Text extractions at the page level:
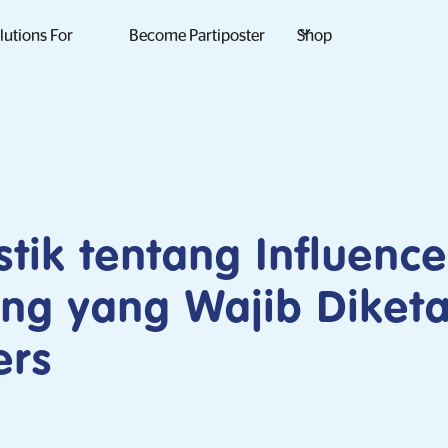
lutions For
Become Partiposter
Shop
istik tentang Influence
ng yang Wajib Diket
ers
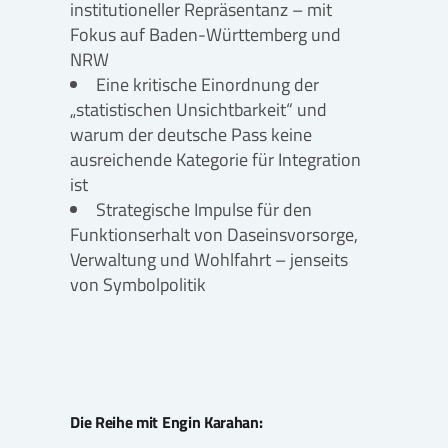
institutioneller Repräsentanz – mit
Fokus auf Baden-Württemberg und
NRW
Eine kritische Einordnung der
„statistischen Unsichtbarkeit“ und
warum der deutsche Pass keine
ausreichende Kategorie für Integration
ist
Strategische Impulse für den
Funktionserhalt von Daseinsvorsorge,
Verwaltung und Wohlfahrt – jenseits
von Symbolpolitik
Die Reihe mit Engin Karahan:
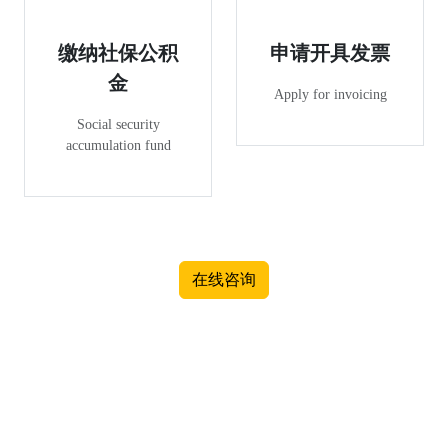
缴纳社保公积
申请开具发票
金
Apply for invoicing
Social security
accumulation fund
在线咨询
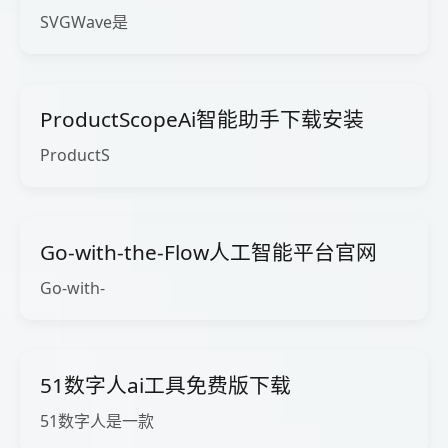
SVGWave是
ProductScopeAi智能助手下载安装
ProductS
Go-with-the-Flow人工智能平台官网
Go-with-
51数字人ai工具免费版下载
51数字人是一款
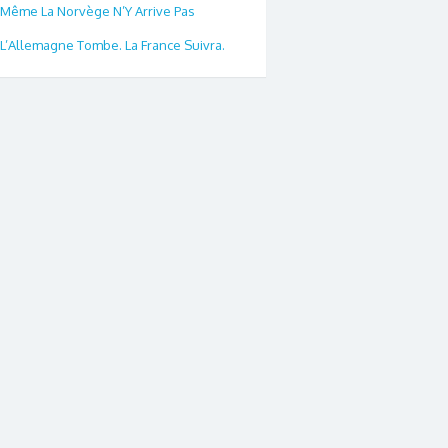
Même La Norvège N’Y Arrive Pas
L’Allemagne Tombe. La France Suivra.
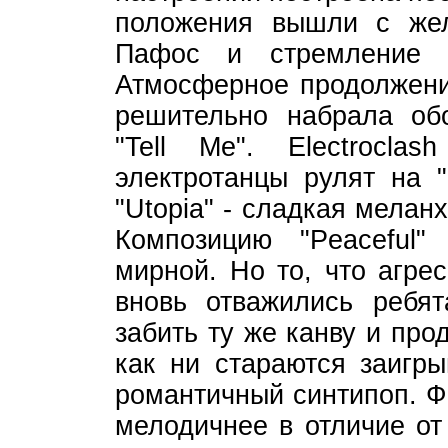
положения вышли с жел
Пафос и стремление 
Атмосферное продолжение
решительно набрала обо
"Tell Me". Electrocl
электротанцы рулят на "
"Utopia" - сладкая мелан
Композицию "Peaceful"
мирной. Но то, что агрес
вновь отважились ребя
забить ту же канву и про
как ни стараются заигры
романтичный синтипоп. Фр
мелодичнее в отличие от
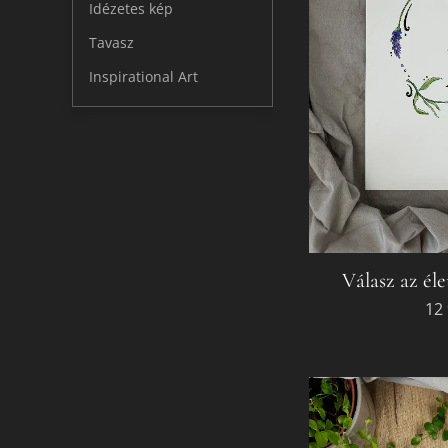
Idézetes kép
Tavasz
Inspirational Art
Válasz az éle
12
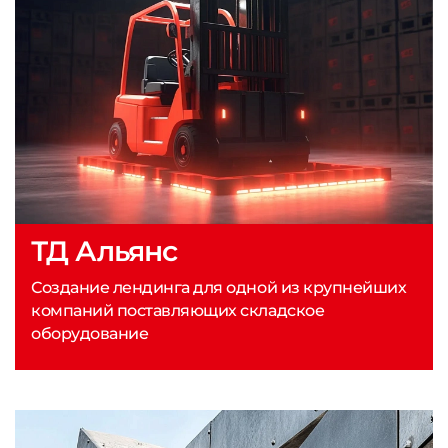
ТД Альянс
Создание лендинга для одной из крупнейших
компаний поставляющих складское
оборудование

* [REQUIRED WORK]
Rewrite the text lines of all the rows above as one numbered list, omitting any blank lines. Leave the pictures out of the answer.

* [WRITTEN SOLUTION]
1. lutions For
2. Become Partiposter
3. Shop
4. istik tentang Influence
5. ng yang Wajib Diket
6. ers
7. institutioneller Repräsentanz – mit
8. Fokus auf Baden-Württemberg und
9. NRW
10. Eine kritische Einordnung der
11. „statistischen Unsichtbarkeit“ und
12. warum der deutsche Pass keine
13. ausreichende Kategorie für Integration
14. ist
15. Strategische Impulse für den
16. Funktionserhalt von Daseinsvorsorge,
17. Verwaltung und Wohlfahrt – jenseits
18. von Symbolpolitik
19. Die Reihe mit Engin Karahan:
20. 缴纳社保公积
21. 申请开具发票
22. 金
23. Apply for invoicing
24. Social security
25. accumulation fund
26. 在线咨询
27. SVGWave是
28. ProductScopeAi智能助手下载安装
29. ProductS
30. Go-with-the-Flow人工智能平台官网
31. Go-with-
32. 51数字人ai工具免费版下载
33. 51数字人是一款
34. Même La Norvège N’Y Arrive Pas
35. L’Allemagne Tombe. La France Suivra.
36. положения вышли с жел
37. Пафос и стремление 
38. Атмосферное продолжение
39. решительно набрала обо
40. "Tell Me". Electrocl
41. электротанцы рулят на "
42. "Utopia" - сладкая мелан
43. Композицию "Peaceful"
44. мирной. Но то, что агрес
45. вновь отважились ребя
46. забить ту же канву и про
47. как ни стараются заигры
48. романтичный синтипоп. Фр
49. мелодичнее в отличие от
50. Idézetes kép
51. Tavasz
52. Inspirational Art
53. Válasz az éle
54. 12
55. ТД Альянс
56. Создание лендинга для одной из крупнейших
57. компаний поставляющих складское
58. оборудование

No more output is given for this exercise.